== REQUEST ==
Please list every line of the listing below that contains the string "values". Treat uppercase and lowercase as different.

== DATA FOR THIS EXERCISE ==
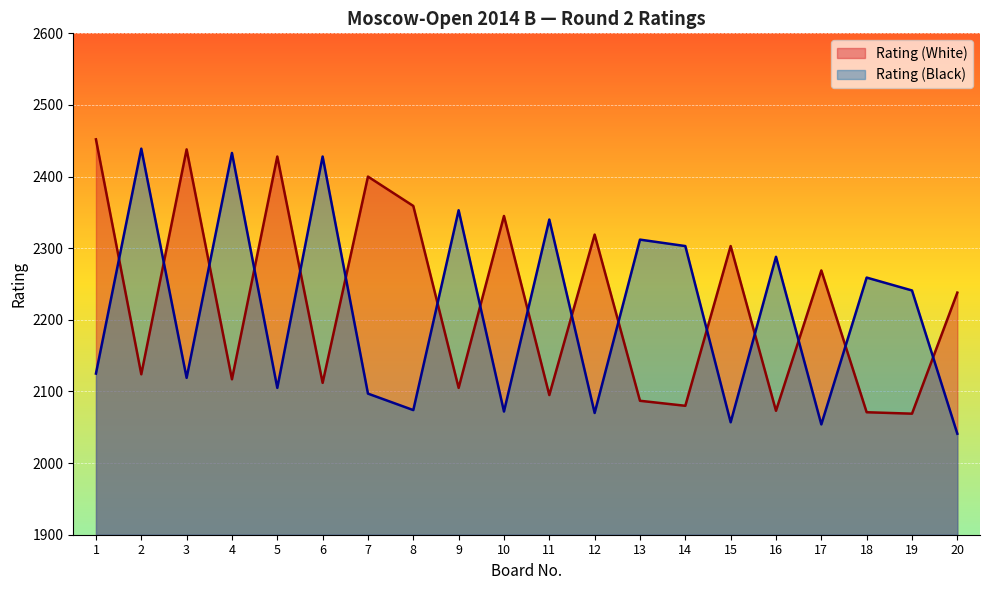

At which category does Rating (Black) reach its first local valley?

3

...

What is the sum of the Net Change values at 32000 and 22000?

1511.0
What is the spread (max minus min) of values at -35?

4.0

== OUTPUT ==
What is the sum of the Net Change values at 32000 and 22000?
What is the spread (max minus min) of values at -35?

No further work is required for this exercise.